## EXERCISE TASK
Could you carry on the Coppola film review below, picking up right after its last sentence?

## TEXT EXTRACT
>>>>
I just can't get ready for this man's work in this film. Since Godfather 3 I've been on the cusp of being "done" with Coppola... which is a shame, as the size of his talent and the promise that it held seemed to suggest a coming career spangled with masterpieces. But here is a man far too conscious of his place in the world. His mind does not seem to function in it's formerly tuned-in fashion.

I don't know if this has been mentioned here or elsewhere (it probably has, maybe even FFC has gone in record in interviews & talked about it), but this is such a thinly guised portrait of Coppola's picture of himself. An aging man contending with that fact as he seeks to maintain the grand PLace In The World his vital years have secured for him. But he knows he's not what he was when he was young, and yet he wants and needs, craves, an artistic rebirth... wants a real Brando-like comback in his latter years, especially now that movies have blown up so industrially large splattering competition and hollow admiration in all corners.

So the guy wants to do it again... wants to prove he can be his great young self, that that man is still there within him. The style of the making of the pic, the low budget, the location work in eastern europe, the on-the-fly and costcutting... making the film, stripped down, that a young up and comer would make when trying to break in.
<<<<
## DATA ENTRIES
>>>>
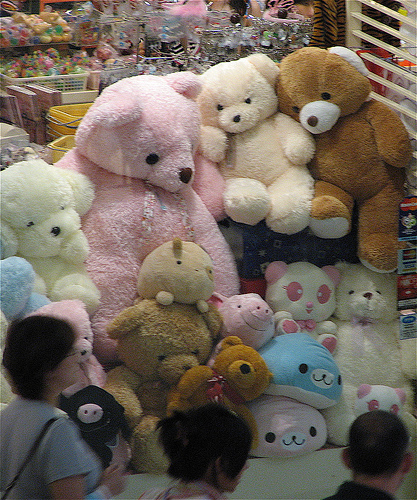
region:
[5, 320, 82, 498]
a lady looking at the teddy bears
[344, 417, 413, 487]
a man looking at the teddy bears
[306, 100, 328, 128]
the nose of a teddy bear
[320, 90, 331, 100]
the eye of a teddy bear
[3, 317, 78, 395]
the head of a lady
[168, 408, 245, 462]
the hair of a person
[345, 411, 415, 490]
the head of a man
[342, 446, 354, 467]
the ear of a man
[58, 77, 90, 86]
a plastic tray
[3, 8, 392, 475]
novelty store with stuffed toys and candy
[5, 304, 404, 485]
people observing the stuffed toys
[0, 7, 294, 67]
candy in the store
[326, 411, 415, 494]
individual on end looking at toy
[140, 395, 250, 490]
woman in middle looking at toy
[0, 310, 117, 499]
woman on end looking at toy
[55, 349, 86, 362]
glasses on woman's face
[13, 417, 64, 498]
strap behind woman's back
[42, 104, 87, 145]
baskets in the back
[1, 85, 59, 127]
books in the back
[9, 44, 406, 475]
a store-window display of many stuffed animals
<<<<
## ANSWER FOR THE TASK
Coppola's trying to experience youth without his youth (kind of the reverse of the film... young on the inside while his body is aged... perhaps the film itself is the New Skin he's seeking that will cloak the old image of FFC), and seeking to duplicate the experience of Old Man In New Young (Artistic, FFC's case) Skin that the Roth character seems to go through. All the 'changing the world/earthshaking power' stuff that attends merely plays into the rarified world the man feels he moves thru.

The same way God3 was very much about FFC. Daughter/daughter sister/sister, etc. But just as the aged Roth looks like a bad makeup job (it looks absurd, really), this film is not going to accomplish the revitalization FFC is seeking, and possible will ossify him even further than before.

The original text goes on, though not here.